Name: python-keycloak
Version: 4.2.0
Summary: python-keycloak is a Python package providing access to the Keycloak API.
Home-page: 
Author: Marcos Pereira
Author-email: marcospereira.mpj@gmail.com
License: MIT
Location: /usr/local/lib/python3.9/site-packages
Requires: async-property, deprecation, httpx, jwcrypto, requests, requests-toolbelt
Required-by: nomad-lab

(it's rather impressive that it also works with keycloak 16...) Unfortunately, i was unable to identify the javascript source that is responsible for per forming the OIDC-SSO login, if you could give me a hint i might be able to further track down the root cause of the reported behaviour.

blueraft commented 1 month ago

Can you try the following image, I have updated the keycloak js library and it seems to work for me locally.

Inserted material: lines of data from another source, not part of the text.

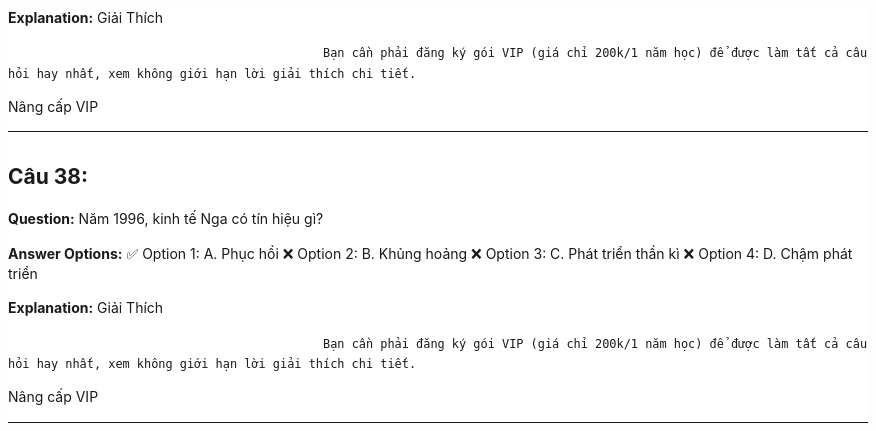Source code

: **Explanation:** Giải Thích




                                                Bạn cần phải đăng ký gói VIP (giá chỉ 200k/1 năm học) để được làm tất cả câu hỏi hay nhất, xem không giới hạn lời giải thích chi tiết.
                                            

Nâng cấp VIP

---

## Câu 38:

**Question:** Năm 1996, kinh tế Nga có tín hiệu gì?

**Answer Options:**
✅ Option 1: A. Phục hồi
❌ Option 2: B. Khủng hoảng
❌ Option 3: C. Phát triển thần kì
❌ Option 4: D. Chậm phát triển

**Explanation:** Giải Thích




                                                Bạn cần phải đăng ký gói VIP (giá chỉ 200k/1 năm học) để được làm tất cả câu hỏi hay nhất, xem không giới hạn lời giải thích chi tiết.
                                            

Nâng cấp VIP

---

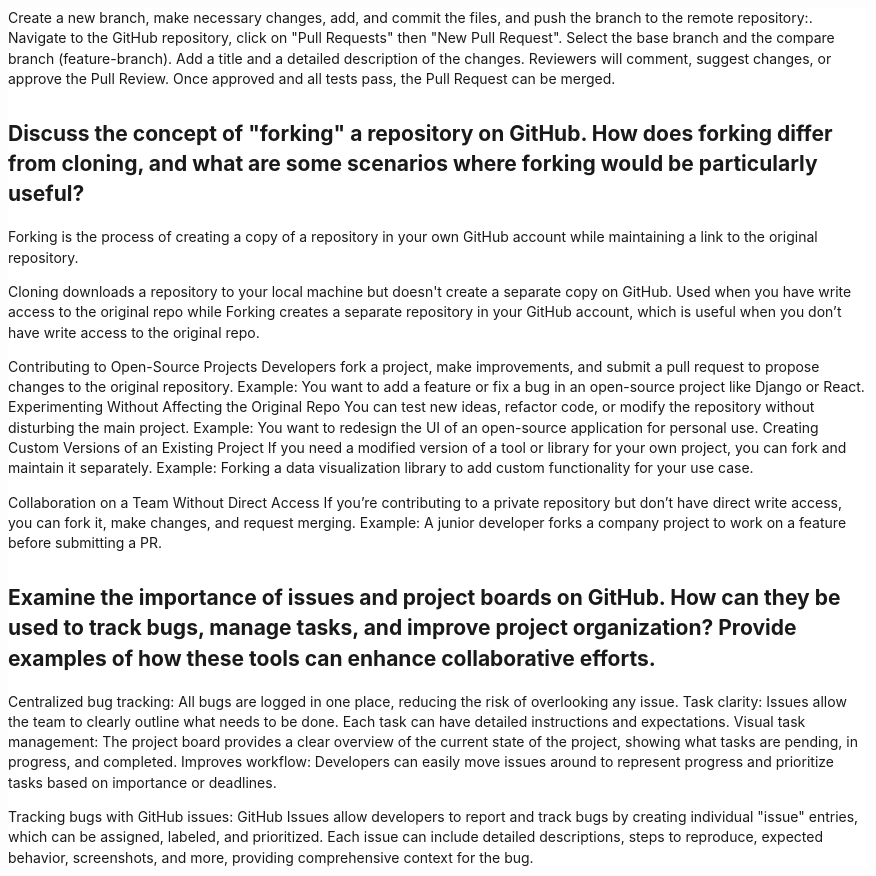 Create a new branch, make necessary changes, add, and commit the files, and push the branch to the remote repository:.
Navigate to the GitHub repository, click on "Pull Requests" then "New Pull Request".
Select the base branch  and the compare branch (feature-branch).
Add a title and a detailed description of the changes.
Reviewers will comment, suggest changes, or approve the Pull Review.
Once approved and all tests pass, the Pull Request can be merged.


## Discuss the concept of "forking" a repository on GitHub. How does forking differ from cloning, and what are some scenarios where forking would be particularly useful?
Forking is the process of creating a copy of a repository in your own GitHub account while maintaining a link to the original repository.

Cloning downloads a repository to your local machine but doesn't create a separate copy on GitHub. Used when you have write access to the original repo while Forking creates a separate repository in your GitHub account, which is useful when you don’t have write access to the original repo.

Contributing to Open-Source Projects
  Developers fork a project, make improvements, and submit a pull request to propose changes to the original repository.
  Example: You want to add a feature or fix a bug in an open-source project like Django or React.
Experimenting Without Affecting the Original Repo
  You can test new ideas, refactor code, or modify the repository without disturbing the main project.
  Example: You want to redesign the UI of an open-source application for personal use.
Creating Custom Versions of an Existing Project
  If you need a modified version of a tool or library for your own project, you can fork and maintain it separately.
  Example: Forking a data visualization library to add custom functionality for your use case.
  
Collaboration on a Team Without Direct Access
  If you’re contributing to a private repository but don’t have direct write access, you can fork it, make changes, and request merging.
  Example: A junior developer forks a company project to work on a feature before submitting a PR.

## Examine the importance of issues and project boards on GitHub. How can they be used to track bugs, manage tasks, and improve project organization? Provide examples of how these tools can enhance collaborative efforts.
Centralized bug tracking: All bugs are logged in one place, reducing the risk of overlooking any issue.
Task clarity: Issues allow the team to clearly outline what needs to be done. Each task can have detailed instructions and expectations.
Visual task management: The project board provides a clear overview of the current state of the project, showing what tasks are pending, in progress, and completed.
Improves workflow: Developers can easily move issues around to represent progress and prioritize tasks based on importance or deadlines.


Tracking bugs with GitHub issues:
   GitHub Issues allow developers to report and track bugs by creating individual "issue" entries, which can be assigned, labeled, and prioritized.
   Each issue can include detailed descriptions, steps to reproduce, expected behavior, screenshots, and more, providing comprehensive context for the bug.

gitlab-registry.mpcdf.mpg.de/nomad-lab/nomad-fair:keycloak-update

behnle commented 1 month ago

Hi @blueraft, excellent, this essentially seems to fix the issue with not being able to log in with KC 25.0.2. Big thanks! Do you mind to reveal what exactly you changed (which js file, as i was unable to locate it in the container or the git repo) and on which nomad version the image is based ("about" says version: 1.3.5.dev76+g8151ab3e8)? In other words, is this image suitable for being deployed in my production environment without making a mess of my user's data and breaking the ability for further updates?

blueraft commented 1 month ago

This is not suitable for a production environment yet. The merge request is yet to reviewed and merged, but I can provide an update tomorrow.

Here's the diff if you're interested but I'd recommend waiting till it's merged before trying it in production.

lauri-codes commented 1 month ago

Thanks @blueraft for looking into this :+1: I will review it and then we test it on one of our deployments to see if it breaks anything with our keycloak version. If everything goes smoothly, this will be a part of 1.3.5.

behnle commented 1 month ago

Thanks for the heads-up! Better take care not to break nomad-lab.eu ... :grin:

lauri-codes commented 1 week ago

The fix for keycloak 25 compatibility (we needed to update the JS library) is now part of version 1.3.5.

behnle commented 1 week ago

Thanks for fixing. I can confirm that it also works with the 1.3.6 release containers that i recently installed.